His endowment of Jewish institutions such as “the Beth” and the High Street YM-YWHA benefited both Jews and non-Jews.
Many musicians and actors performed at the Y, before making their way to Broadway.
“He even brought the cast of the Metropolitan Opera to perform La Boheme on the stage of the Mosque Theatre,” now Symphony Hall, in 1936, said Forgosh. “All of this was Bamberger's baby. Newark would not have respect anywhere were it not for the cultural arts he brought to the city.”
Although Bamberger never completed high school, he was awarded honorary doctoral degrees from Rutgers, the University of Newark, and what was then the Newark College of Engineering (now NJ Institute of Technology); these citations will be on display.
Dominating the exhibit will be a free-standing six-foot replica of Bamberger and of his store’s famous clock. “No one knows where the original is,” Forgosh said. “When the store closed in 1992, the building fell into disrepair. It was like history disappearing.”

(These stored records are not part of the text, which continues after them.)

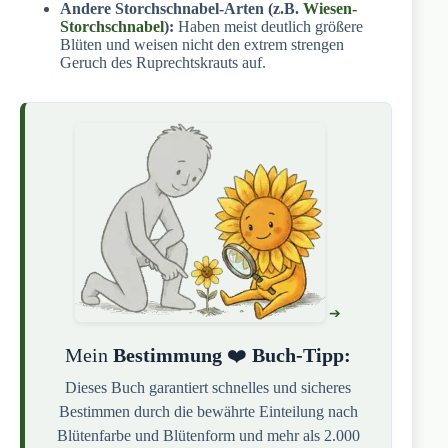
Andere Storchschnabel-Arten (z.B.
Wiesen-
Storchschnabel
):
Haben meist deutlich größere
Blüten und weisen nicht den extrem strengen
Geruch des Ruprechtskrauts auf.
Mein
Bestimmung
❤️
Buch-Tipp:
Dieses Buch garantiert schnelles und sicheres
Bestimmen durch die bewährte Einteilung nach
Blütenfarbe und Blütenform und mehr als 2.000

Forgosh said that after all this time it’s as if she knows Bamberger very well.
“I feel like Louis and I have been married for all these years,” Forgosh said.
“I got to know him from doing all the research. He was by all accounts the greatest philanthropist that Newark and New Jersey have had in their corners. His philanthropic gifts and his remarkable legacy will continue to be told.”